Feed-in tariffs for electricity from renewables have already been introduced in the Czech Republic, Croatia, Estonia, Latvia, Lithuania, Slovenia, the Slovak Republic, the Ukraine and Bulgaria, although effective implementation rests on strong executive decisions about annual tariffs. Poland and Romania have, to date, focused on green certificates but the whole CEE region could prove an attractive market for distributed utilities.

New business models

Traditional utilities are vertically integrated in terms of generation and distribution of power, but it is the integration of generation with power trading in a European-wide electricity market, combined with priority access to the grid, that will allow new utilities companies to compete, especially in the renewables arena.

Liberalization will enhance the ability to trade power to the point of need, but it’s the additional revenue generated by the renewables framework that supports this model so strongly. A distributed utility can generate value from power, heat and green certificates, with a pricing mechanism that goes hand-in-hand with an environmental benefit.

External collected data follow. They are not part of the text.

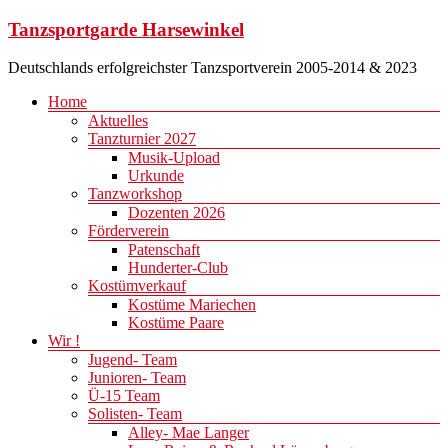
Zum
Tanzsportgarde Harsewinkel
Inhalt
springen
Deutschlands erfolgreichster Tanzsportverein 2005-2014 & 2023
Menü
Home
Aktuelles
Tanzturnier 2027
Musik-Upload
Urkunde
Tanzworkshop
Dozenten 2026
Förderverein
Patenschaft
Hunderter-Club
Kostümverkauf
Kostüme Mariechen
Kostüme Paare
Wir !
Jugend- Team
Junioren- Team
Ü-15 Team
Solisten- Team
Alley- Mae Langer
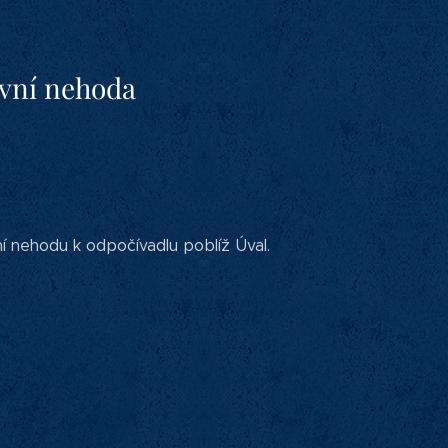
avní nehoda
 nehodu k odpočívadlu poblíž Úval.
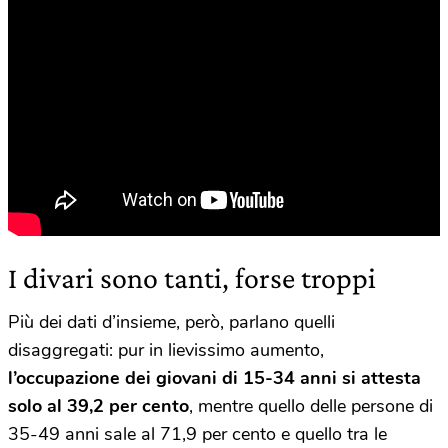
I divari sono tanti, forse troppi
Più dei dati d’insieme, però, parlano quelli
disaggregati: pur in lievissimo aumento,
l’occupazione dei giovani di 15-34 anni si attesta
solo al 39,2 per cento
, mentre quello delle persone di
35-49 anni sale al 71,9 per cento e quello tra le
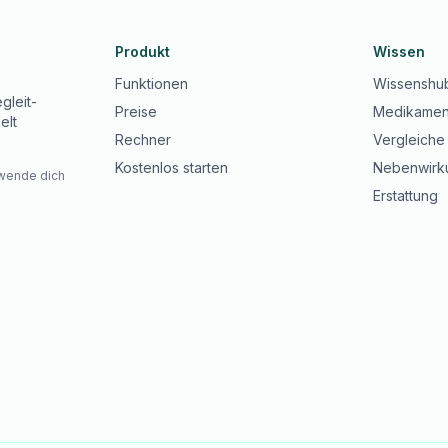
Produkt
Wissen
Funktionen
Wissenshu
gleit-
Preise
Medikamen
elt
Rechner
Vergleiche
Kostenlos starten
Nebenwirk
 wende dich
Erstattung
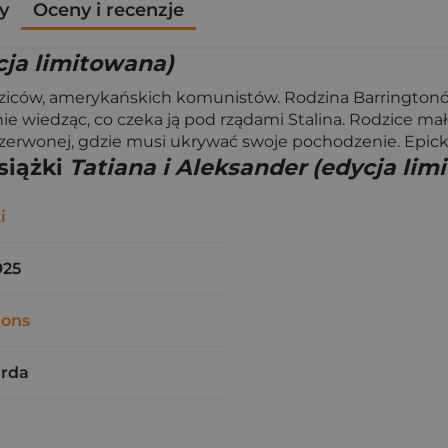
y
Oceny i recenzje
cja limitowana)
dziców, amerykańskich komunistów. Rodzina Barringtonów
ie wiedząc, co czeka ją pod rządami Stalina. Rodzice ma
i Czerwonej, gdzie musi ukrywać swoje pochodzenie. Epicka
siążki
Tatiana i Aleksander (edycja lim
i
925
mons
arda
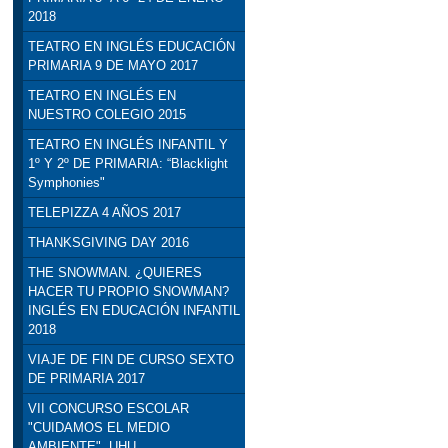
2018
TEATRO EN INGLÉS EDUCACIÓN
PRIMARIA 9 DE MAYO 2017
TEATRO EN INGLÉS EN
NUESTRO COLEGIO 2015
TEATRO EN INGLÉS INFANTIL Y
1º Y 2º DE PRIMARIA: “Blacklight
Symphonies"
TELEPIZZA 4 AÑOS 2017
THANKSGIVING DAY 2016
THE SNOWMAN. ¿QUIERES
HACER TU PROPIO SNOWMAN?
INGLÉS EN EDUCACIÓN INFANTIL
2018
VIAJE DE FIN DE CURSO SEXTO
DE PRIMARIA 2017
VII CONCURSO ESCOLAR
"CUIDAMOS EL MEDIO
AMBIENTE". UHU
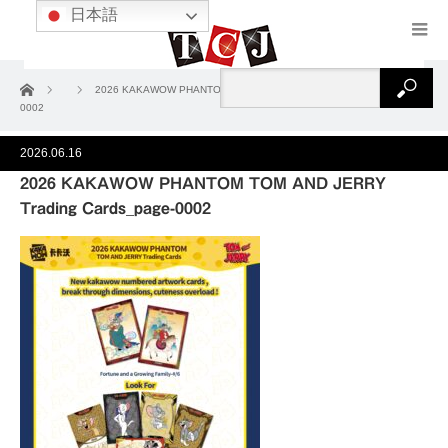
日本語
ホーム
2026 KAKAWOW PHANTOM TOM AND JERRY Trading Cards_page-
0002
2026.06.16
2026 KAKAWOW PHANTOM TOM AND JERRY
Trading Cards_page-0002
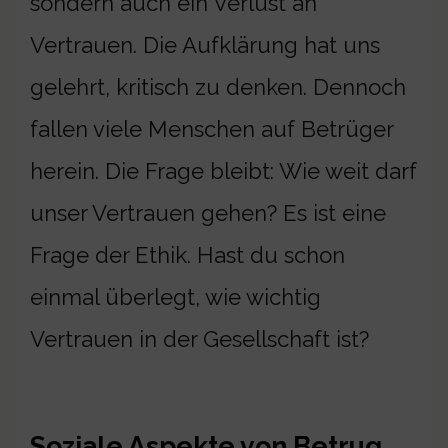
sondern auch ein Verlust an
Vertrauen. Die Aufklärung hat uns
gelehrt, kritisch zu denken. Dennoch
fallen viele Menschen auf Betrüger
herein. Die Frage bleibt: Wie weit darf
unser Vertrauen gehen? Es ist eine
Frage der Ethik. Hast du schon
einmal überlegt, wie wichtig
Vertrauen in der Gesellschaft ist?
Soziale Aspekte von Betrug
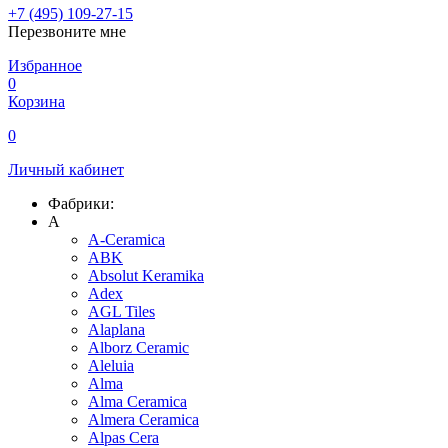
+7 (495) 109-27-15
Перезвоните мне
Избранное
0
Корзина
0
Личный кабинет
Фабрики:
A
A-Ceramica
ABK
Absolut Keramika
Adex
AGL Tiles
Alaplana
Alborz Ceramic
Aleluia
Alma
Alma Ceramica
Almera Ceramica
Alpas Cera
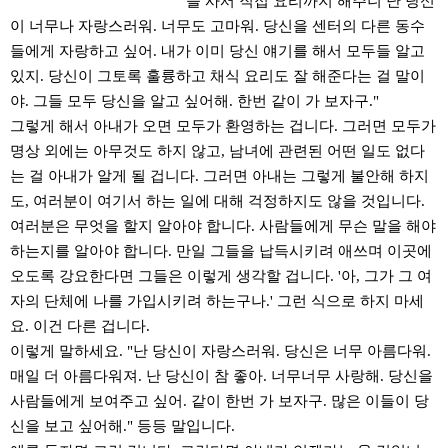
을 사서 직접 요리까지 해주니 난 당신
이 너무나 자랑스러워. 너무도 고마워. 당신을 센터의 다른 동수
들에게 자랑하고 싶어. 내가 이미 당신 얘기를 해서 모두들 알고
있지. 당신이 그토록 훌륭하고 채식 요리도 잘 해준다는 걸 말이
야. 그들 모두 당신을 알고 싶어해. 한번 같이 가 보자구."
그렇게 해서 아내가 오면 모두가 환영하는 겁니다. 그러면 모두가
명상 외에는 아무것도 하지 않고, 남녀에 관련된 어떤 일도 없다
는 걸 아내가 알게 될 겁니다. 그러면 아내는 그렇게 불안해 하지
도, 여러분이 여기서 하는 일에 대해 걱정하지도 않을 것입니다.
여러분은 무엇을 할지 알아야 합니다. 사람들에게 무슨 말을 해야
하는지를 알아야 합니다. 만일 그들을 납득시키려 애쓰며 이곳에
오도록 강요한다면 그들은 이렇게 생각할 겁니다. '아, 그가 그 여
자의 단체에 나를 가입시키려 하는구나.' 그런 식으로 하지 마세
요. 이건 다른 겁니다.
이렇게 말하세요. "난 당신이 자랑스러워. 당신은 너무 아름다워.
매일 더 아름다워져. 난 당신이 참 좋아. 너무너무 사랑해. 당신을
사람들에게 보여주고 싶어. 같이 한번 가 보자구. 많은 이들이 당
신을 보고 싶어해." 등등 말입니다.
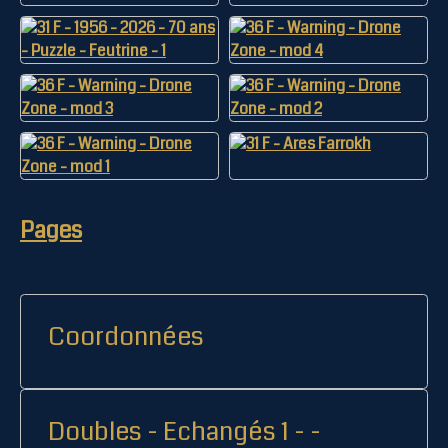
Pages
Coordonnées
Doubles - Echangés 1 - -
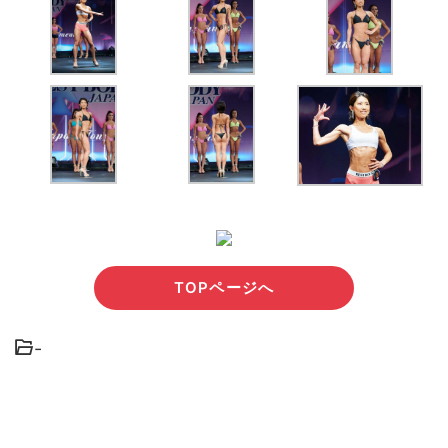
TOPページへ
-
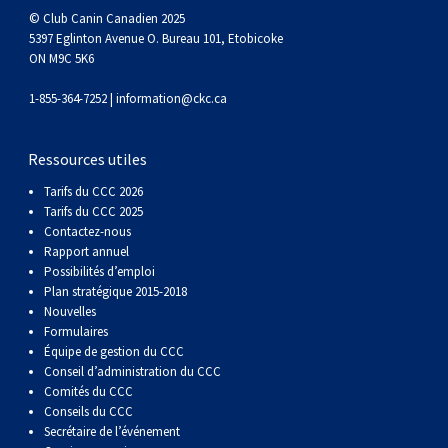
© Club Canin Canadien 2025
5397 Eglinton Avenue O. Bureau 101, Etobicoke
ON M9C 5K6
1-855-364-7252 |
information@ckc.ca
Ressources utiles
Tarifs du CCC 2026
Tarifs du CCC 2025
Contactez-nous
Rapport annuel
Possibilités d’emploi
Plan stratégique 2015-2018
Nouvelles
Formulaires
Équipe de gestion du CCC
Conseil d’administration du CCC
Comités du CCC
Conseils du CCC
Secrétaire de l’événement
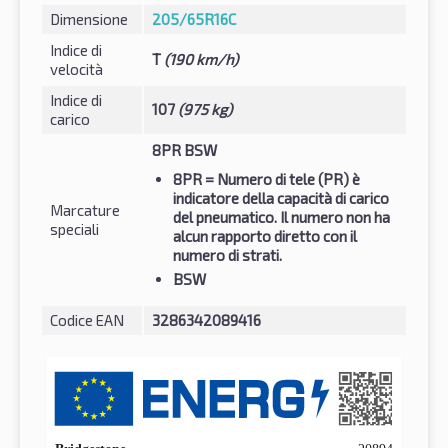
Dimensione
205/65R16C
Indice di
T
(190 km/h)
velocità
Indice di
107
(975 kg)
carico
8PR BSW
8PR
= Numero di tele (PR) è
indicatore della capacità di carico
Marcature
del pneumatico. Il numero non ha
speciali
alcun rapporto diretto con il
numero di strati.
BSW
Codice EAN
3286342089416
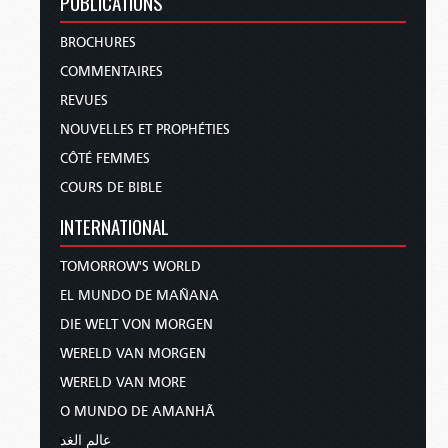
PUBLICATIONS
BROCHURES
COMMENTAIRES
REVUES
NOUVELLES ET PROPHÉTIES
CÔTÉ FEMMES
COURS DE BIBLE
INTERNATIONAL
TOMORROW'S WORLD
EL MUNDO DE MAÑANA
DIE WELT VON MORGEN
WERELD VAN MORGEN
WERELD VAN MORE
O MUNDO DE AMANHÃ
عالم الغد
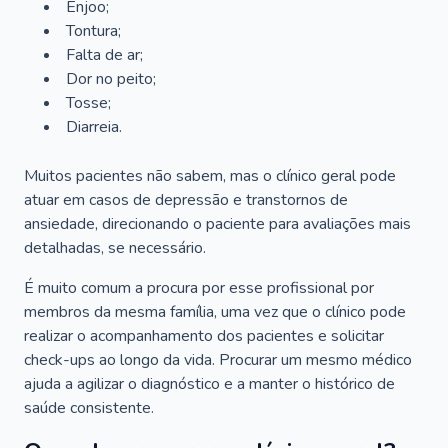
Enjoo;
Tontura;
Falta de ar;
Dor no peito;
Tosse;
Diarreia.
Muitos pacientes não sabem, mas o clínico geral pode
atuar em casos de depressão e transtornos de
ansiedade, direcionando o paciente para avaliações mais
detalhadas, se necessário.
É muito comum a procura por esse profissional por
membros da mesma família, uma vez que o clínico pode
realizar o acompanhamento dos pacientes e solicitar
check-ups ao longo da vida. Procurar um mesmo médico
ajuda a agilizar o diagnóstico e a manter o histórico de
saúde consistente.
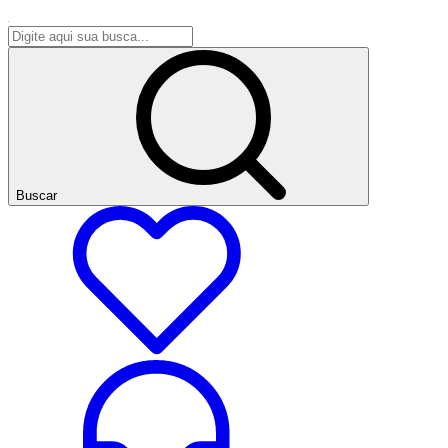
Buscar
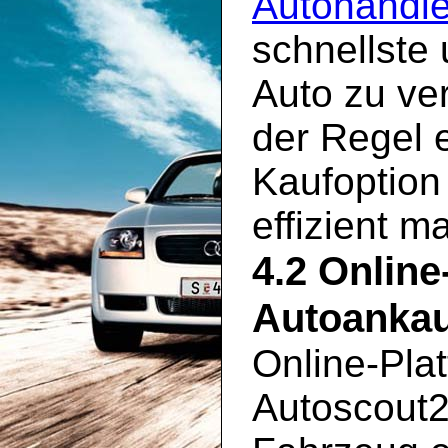
Autohändl
schnellste
Auto zu ve
der Regel 
Kaufoption
effizient m
4.2 Online
Autoankau
Online-Pla
Autoscout2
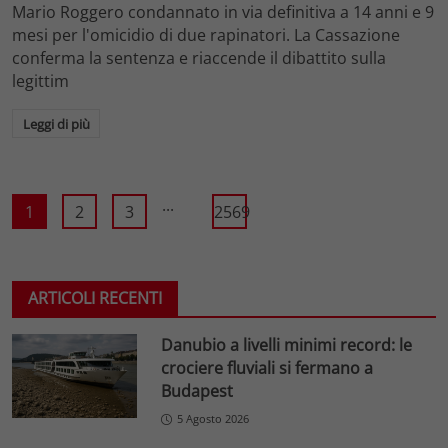
Mario Roggero condannato in via definitiva a 14 anni e 9
mesi per l'omicidio di due rapinatori. La Cassazione
conferma la sentenza e riaccende il dibattito sulla
legittim
Leggi di più
...
1
2
3
2569
ARTICOLI RECENTI
Danubio a livelli minimi record: le
crociere fluviali si fermano a
Budapest
5 Agosto 2026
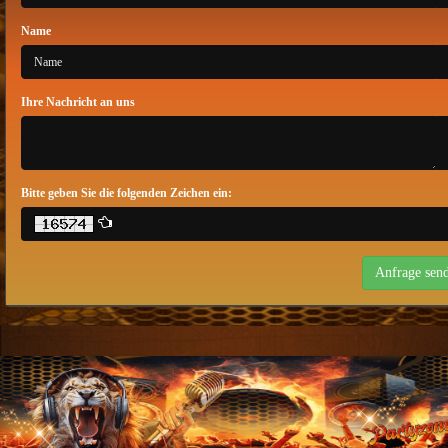
Name
Ihre Nachricht an uns
Bitte geben Sie die folgenden Zeichen ein:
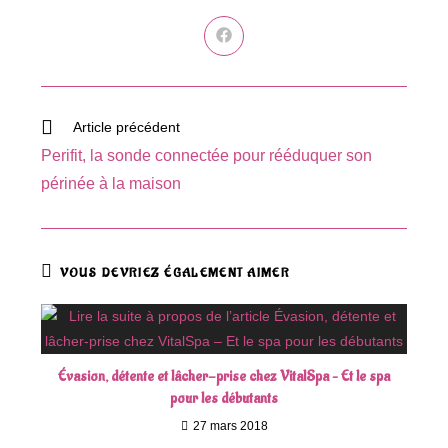
Ouvrir
dans
une
autre
fenêtre
Read
Article précédent
more
Perifit, la sonde connectée pour rééduquer son
articles
périnée à la maison
VOUS DEVRIEZ ÉGALEMENT AIMER
Évasion, détente et lâcher-prise chez VitalSpa – Et le spa
pour les débutants
27 mars 2018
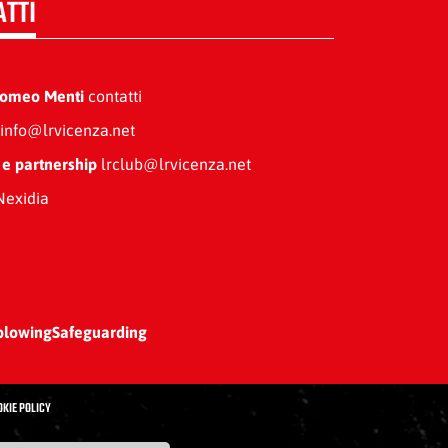
ATTI
Romeo Menti
contatti
info@lrvicenza.net
 e partnership
lrclub@lrvicenza.net
exidia
blowing
Safeguarding
OKIE POLICY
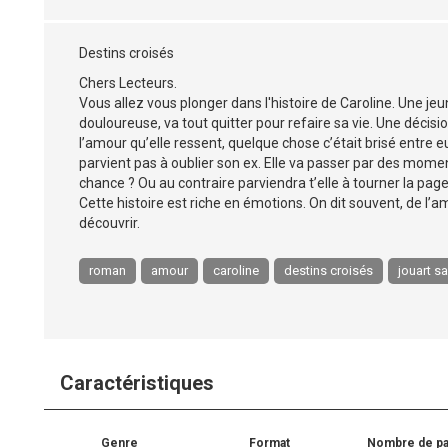
Destins croisés
Chers Lecteurs.
Vous allez vous plonger dans l'histoire de Caroline. Une j
douloureuse, va tout quitter pour refaire sa vie. Une décisio
l’amour qu’elle ressent, quelque chose c’était brisé entre 
parvient pas à oublier son ex. Elle va passer par des mome
chance ? Ou au contraire parviendra t’elle à tourner la page
Cette histoire est riche en émotions. On dit souvent, de l’amo
découvrir.
roman
amour
caroline
destins croisés
jouart s
Caractéristiques
Genre
Format
Nombre de p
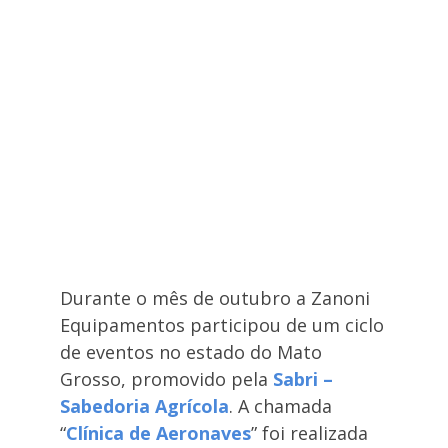
Durante o mês de outubro a Zanoni
Equipamentos participou de um ciclo
de eventos no estado do Mato
Grosso, promovido pela
Sabri –
Sabedoria Agrícola
. A chamada
“
Clínica de Aeronaves
” foi realizada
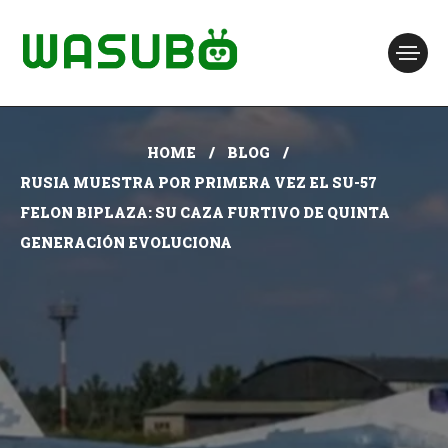
HOME
BLOG
RUSIA MUESTRA POR PRIMERA VEZ EL SU-57
FELON BIPLAZA: SU CAZA FURTIVO DE QUINTA
GENERACIÓN EVOLUCIONA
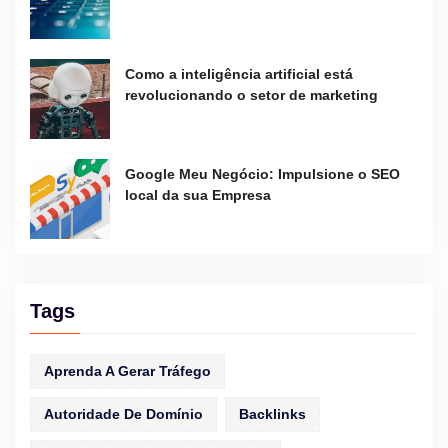
Como a inteligência artificial está
revolucionando o setor de marketing
Google Meu Negócio: Impulsione o SEO
local da sua Empresa
Tags
Aprenda A Gerar Tráfego
Autoridade De Domínio
Backlinks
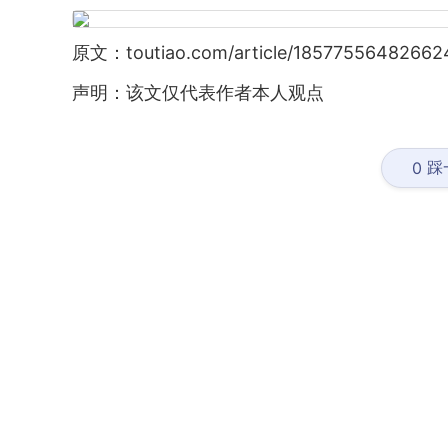
原文：toutiao.com/article/18577556482662
声明：该文仅代表作者本人观点
踩
0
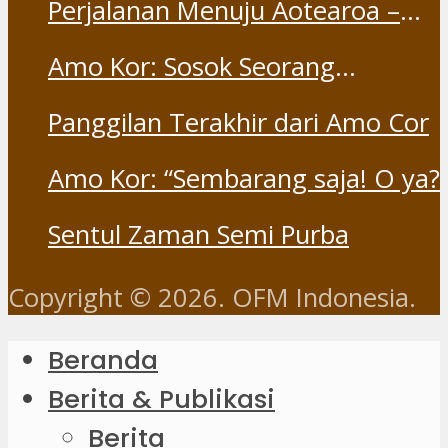
Perjalanan Menuju Aotearoa –
Part 1
Amo Kor: Sosok Seorang
“Saudara” dan “Dina” yang
Panggilan Terakhir dari Amo Cor
Otentik
Amo Kor: “Sembarang saja! O ya?
Sentul Zaman Semi Purba
Copyright © 2026. OFM Indonesia.
Beranda
Berita & Publikasi
Berita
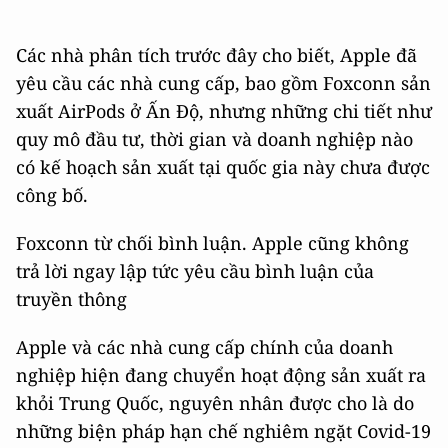
Các nhà phân tích trước đây cho biết, Apple đã
yêu cầu các nhà cung cấp, bao gồm Foxconn sản
xuất AirPods ở Ấn Độ, nhưng những chi tiết như
quy mô đầu tư, thời gian và doanh nghiệp nào
có kế hoạch sản xuất tại quốc gia này chưa được
công bố.
Foxconn từ chối bình luận. Apple cũng không
trả lời ngay lập tức yêu cầu bình luận của
truyền thông
Apple và các nhà cung cấp chính của doanh
nghiệp hiện đang chuyển hoạt động sản xuất ra
khỏi Trung Quốc, nguyên nhân được cho là do
những biện pháp hạn chế nghiêm ngặt Covid-19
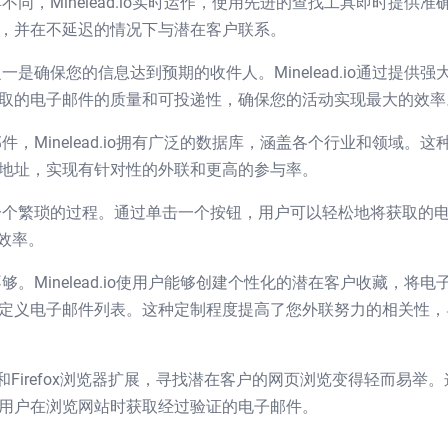
同，Minelead.io实时运作，使用先进的查找工具即时提供准
，并在不延迟的情况下与潜在客户联系。
是确保您的信息达到预期的收件人。Minelead.io通过提供强
取的电子邮件的质量和可投递性，确保您的活动实现最大的效率
，Minelead.io拥有广泛的数据库，涵盖各个行业和领域。这
地址，实现有针对性的外联和更高的参与率。
个繁琐的过程。通过单击一个按钮，用户可以轻松地将获取的
效率。
。Minelead.io使用户能够创建个性化的潜在客户收藏，将电
定义电子邮件列表。这种定制程度提高了您外联努力的相关性，
hrome和Firefox浏览器扩展，寻找潜在客户的网页浏览变得轻而易举
用户在浏览网站时获取经过验证的电子邮件。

The distributed utility model could transform the electricity markets, increasing efficiency and lowering emissions, but it will require full adoption of the EU Renewables Directive, especially in relation to establishing priority network access for renewables. There is a caveat within the Directive – ‘transmission system operators shall give priority to generating installations using renewable energy sources insofar as the security of the national electricity system permits’. This means that it will be possible for Member States to refuse to implement this aspect of the Directive.

But with such clear benefits to be gained, both economically and environmentally, extension of the distributed utility model looks like the best means of meeting the needs of EU legislation regarding the liberalization of the electricity markets as well as the means of fighting climate change.

Kurt Alen is the Chief Executive, Thenergo, Antwerp, Belgium.

CHP for tomato grower

Thenergo’s e-plant project at Groeikracht Boechout is a 5.5 hectare site dedicated to the cultivation of greenhouse-grown tomatoes. The installed system produces electricity that can be used for lighting, heating and CO2 enrichment. Any surplus electricity can be sold to the local grid. The electricity is produced by a natural gas motor, and gross installed power is 5.3 MWe for gross electricity production of 18.3 GWh/year. The plant also qualifies for grey cogeneration certificates that can be resold to other energy producers. Since natural gas is not a renewable energy, the operation of the plant does not qualify for green certificates.